EXTRACTED ENTRIES
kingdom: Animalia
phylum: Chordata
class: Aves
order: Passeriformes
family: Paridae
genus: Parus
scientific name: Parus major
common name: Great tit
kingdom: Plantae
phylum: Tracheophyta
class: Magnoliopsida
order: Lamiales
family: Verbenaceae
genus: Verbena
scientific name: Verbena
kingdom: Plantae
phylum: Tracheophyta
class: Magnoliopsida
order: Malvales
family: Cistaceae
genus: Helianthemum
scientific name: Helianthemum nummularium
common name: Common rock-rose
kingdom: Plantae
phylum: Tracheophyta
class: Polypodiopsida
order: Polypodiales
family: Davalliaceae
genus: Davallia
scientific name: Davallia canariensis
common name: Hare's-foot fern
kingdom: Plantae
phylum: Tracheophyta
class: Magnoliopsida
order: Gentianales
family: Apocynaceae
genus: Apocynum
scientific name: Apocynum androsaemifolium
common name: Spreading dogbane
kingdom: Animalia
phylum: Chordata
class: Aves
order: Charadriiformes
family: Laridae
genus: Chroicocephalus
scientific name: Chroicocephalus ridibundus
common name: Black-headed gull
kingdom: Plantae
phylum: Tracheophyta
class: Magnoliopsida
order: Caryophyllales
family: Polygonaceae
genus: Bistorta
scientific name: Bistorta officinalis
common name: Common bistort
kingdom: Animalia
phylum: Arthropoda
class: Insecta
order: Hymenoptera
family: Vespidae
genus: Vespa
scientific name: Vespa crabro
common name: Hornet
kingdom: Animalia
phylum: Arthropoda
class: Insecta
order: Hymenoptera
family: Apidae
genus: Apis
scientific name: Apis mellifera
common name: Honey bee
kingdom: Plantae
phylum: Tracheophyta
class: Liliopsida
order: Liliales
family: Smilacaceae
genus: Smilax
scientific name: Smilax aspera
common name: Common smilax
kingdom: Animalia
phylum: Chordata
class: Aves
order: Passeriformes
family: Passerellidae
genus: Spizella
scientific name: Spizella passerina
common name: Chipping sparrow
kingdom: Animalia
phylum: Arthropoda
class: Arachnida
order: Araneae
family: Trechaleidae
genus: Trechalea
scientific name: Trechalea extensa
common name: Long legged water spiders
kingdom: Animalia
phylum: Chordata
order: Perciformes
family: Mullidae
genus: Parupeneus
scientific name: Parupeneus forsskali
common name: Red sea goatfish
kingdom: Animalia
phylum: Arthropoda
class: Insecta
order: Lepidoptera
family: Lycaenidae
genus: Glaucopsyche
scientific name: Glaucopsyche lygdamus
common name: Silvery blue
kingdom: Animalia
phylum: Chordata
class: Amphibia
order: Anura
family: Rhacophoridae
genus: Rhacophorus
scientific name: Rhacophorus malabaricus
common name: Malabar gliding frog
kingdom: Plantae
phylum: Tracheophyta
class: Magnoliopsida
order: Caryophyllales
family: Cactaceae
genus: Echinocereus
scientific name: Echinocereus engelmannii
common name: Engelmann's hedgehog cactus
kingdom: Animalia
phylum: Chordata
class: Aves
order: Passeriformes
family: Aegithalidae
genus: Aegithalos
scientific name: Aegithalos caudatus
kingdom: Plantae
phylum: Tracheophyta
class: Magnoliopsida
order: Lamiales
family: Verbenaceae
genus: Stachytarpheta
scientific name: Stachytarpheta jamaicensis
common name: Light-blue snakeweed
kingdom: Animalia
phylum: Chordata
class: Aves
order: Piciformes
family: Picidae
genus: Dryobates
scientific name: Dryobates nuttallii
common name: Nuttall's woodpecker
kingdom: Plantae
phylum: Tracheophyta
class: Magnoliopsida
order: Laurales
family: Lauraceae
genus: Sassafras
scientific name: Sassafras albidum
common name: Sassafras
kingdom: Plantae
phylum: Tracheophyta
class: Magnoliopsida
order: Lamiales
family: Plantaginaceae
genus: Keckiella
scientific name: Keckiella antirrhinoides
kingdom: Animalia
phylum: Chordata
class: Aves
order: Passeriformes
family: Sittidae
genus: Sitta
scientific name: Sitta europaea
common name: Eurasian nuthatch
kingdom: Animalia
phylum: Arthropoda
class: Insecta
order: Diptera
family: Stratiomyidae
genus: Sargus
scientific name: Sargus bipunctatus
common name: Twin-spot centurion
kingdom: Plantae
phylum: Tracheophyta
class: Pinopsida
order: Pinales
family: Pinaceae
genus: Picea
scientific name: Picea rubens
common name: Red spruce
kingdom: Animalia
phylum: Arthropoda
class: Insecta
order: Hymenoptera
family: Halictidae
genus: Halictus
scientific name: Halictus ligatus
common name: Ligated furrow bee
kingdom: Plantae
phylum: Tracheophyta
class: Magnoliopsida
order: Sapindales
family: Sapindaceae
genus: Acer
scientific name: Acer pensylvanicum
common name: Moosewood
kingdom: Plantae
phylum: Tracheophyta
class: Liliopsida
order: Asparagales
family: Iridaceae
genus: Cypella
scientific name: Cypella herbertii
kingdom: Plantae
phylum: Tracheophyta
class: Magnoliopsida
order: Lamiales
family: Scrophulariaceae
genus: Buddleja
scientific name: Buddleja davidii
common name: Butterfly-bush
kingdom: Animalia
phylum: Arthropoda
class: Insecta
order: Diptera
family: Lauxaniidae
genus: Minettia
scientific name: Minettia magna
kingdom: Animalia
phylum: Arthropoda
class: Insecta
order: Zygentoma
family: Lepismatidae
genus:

WHAT IS NEEDED
Reproduce every line of the items above, word for word and in the same order.

REPLY TO THE EXERCISE
kingdom: Animalia
phylum: Chordata
class: Aves
order: Passeriformes
family: Paridae
genus: Parus
scientific name: Parus major
common name: Great tit
kingdom: Plantae
phylum: Tracheophyta
class: Magnoliopsida
order: Lamiales
family: Verbenaceae
genus: Verbena
scientific name: Verbena
kingdom: Plantae
phylum: Tracheophyta
class: Magnoliopsida
order: Malvales
family: Cistaceae
genus: Helianthemum
scientific name: Helianthemum nummularium
common name: Common rock-rose
kingdom: Plantae
phylum: Tracheophyta
class: Polypodiopsida
order: Polypodiales
family: Davalliaceae
genus: Davallia
scientific name: Davallia canariensis
common name: Hare's-foot fern
kingdom: Plantae
phylum: Tracheophyta
class: Magnoliopsida
order: Gentianales
family: Apocynaceae
genus: Apocynum
scientific name: Apocynum androsaemifolium
common name: Spreading dogbane
kingdom: Animalia
phylum: Chordata
class: Aves
order: Charadriiformes
family: Laridae
genus: Chroicocephalus
scientific name: Chroicocephalus ridibundus
common name: Black-headed gull
kingdom: Plantae
phylum: Tracheophyta
class: Magnoliopsida
order: Caryophyllales
family: Polygonaceae
genus: Bistorta
scientific name: Bistorta officinalis
common name: Common bistort
kingdom: Animalia
phylum: Arthropoda
class: Insecta
order: Hymenoptera
family: Vespidae
genus: Vespa
scientific name: Vespa crabro
common name: Hornet
kingdom: Animalia
phylum: Arthropoda
class: Insecta
order: Hymenoptera
family: Apidae
genus: Apis
scientific name: Apis mellifera
common name: Honey bee
kingdom: Plantae
phylum: Tracheophyta
class: Liliopsida
order: Liliales
family: Smilacaceae
genus: Smilax
scientific name: Smilax aspera
common name: Common smilax
kingdom: Animalia
phylum: Chordata
class: Aves
order: Passeriformes
family: Passerellidae
genus: Spizella
scientific name: Spizella passerina
common name: Chipping sparrow
kingdom: Animalia
phylum: Arthropoda
class: Arachnida
order: Araneae
family: Trechaleidae
genus: Trechalea
scientific name: Trechalea extensa
common name: Long legged water spiders
kingdom: Animalia
phylum: Chordata
order: Perciformes
family: Mullidae
genus: Parupeneus
scientific name: Parupeneus forsskali
common name: Red sea goatfish
kingdom: Animalia
phylum: Arthropoda
class: Insecta
order: Lepidoptera
family: Lycaenidae
genus: Glaucopsyche
scientific name: Glaucopsyche lygdamus
common name: Silvery blue
kingdom: Animalia
phylum: Chordata
class: Amphibia
order: Anura
family: Rhacophoridae
genus: Rhacophorus
scientific name: Rhacophorus malabaricus
common name: Malabar gliding frog
kingdom: Plantae
phylum: Tracheophyta
class: Magnoliopsida
order: Caryophyllales
family: Cactaceae
genus: Echinocereus
scientific name: Echinocereus engelmannii
common name: Engelmann's hedgehog cactus
kingdom: Animalia
phylum: Chordata
class: Aves
order: Passeriformes
family: Aegithalidae
genus: Aegithalos
scientific name: Aegithalos caudatus
kingdom: Plantae
phylum: Tracheophyta
class: Magnoliopsida
order: Lamiales
family: Verbenaceae
genus: Stachytarpheta
scientific name: Stachytarpheta jamaicensis
common name: Light-blue snakeweed
kingdom: Animalia
phylum: Chordata
class: Aves
order: Piciformes
family: Picidae
genus: Dryobates
scientific name: Dryobates nuttallii
common name: Nuttall's woodpecker
kingdom: Plantae
phylum: Tracheophyta
class: Magnoliopsida
order: Laurales
family: Lauraceae
genus: Sassafras
scientific name: Sassafras albidum
common name: Sassafras
kingdom: Plantae
phylum: Tracheophyta
class: Magnoliopsida
order: Lamiales
family: Plantaginaceae
genus: Keckiella
scientific name: Keckiella antirrhinoides
kingdom: Animalia
phylum: Chordata
class: Aves
order: Passeriformes
family: Sittidae
genus: Sitta
scientific name: Sitta europaea
common name: Eurasian nuthatch
kingdom: Animalia
phylum: Arthropoda
class: Insecta
order: Diptera
family: Stratiomyidae
genus: Sargus
scientific name: Sargus bipunctatus
common name: Twin-spot centurion
kingdom: Plantae
phylum: Tracheophyta
class: Pinopsida
order: Pinales
family: Pinaceae
genus: Picea
scientific name: Picea rubens
common name: Red spruce
kingdom: Animalia
phylum: Arthropoda
class: Insecta
order: Hymenoptera
family: Halictidae
genus: Halictus
scientific name: Halictus ligatus
common name: Ligated furrow bee
kingdom: Plantae
phylum: Tracheophyta
class: Magnoliopsida
order: Sapindales
family: Sapindaceae
genus: Acer
scientific name: Acer pensylvanicum
common name: Moosewood
kingdom: Plantae
phylum: Tracheophyta
class: Liliopsida
order: Asparagales
family: Iridaceae
genus: Cypella
scientific name: Cypella herbertii
kingdom: Plantae
phylum: Tracheophyta
class: Magnoliopsida
order: Lamiales
family: Scrophulariaceae
genus: Buddleja
scientific name: Buddleja davidii
common name: Butterfly-bush
kingdom: Animalia
phylum: Arthropoda
class: Insecta
order: Diptera
family: Lauxaniidae
genus: Minettia
scientific name: Minettia magna
kingdom: Animalia
phylum: Arthropoda
class: Insecta
order: Zygentoma
family: Lepismatidae
genus:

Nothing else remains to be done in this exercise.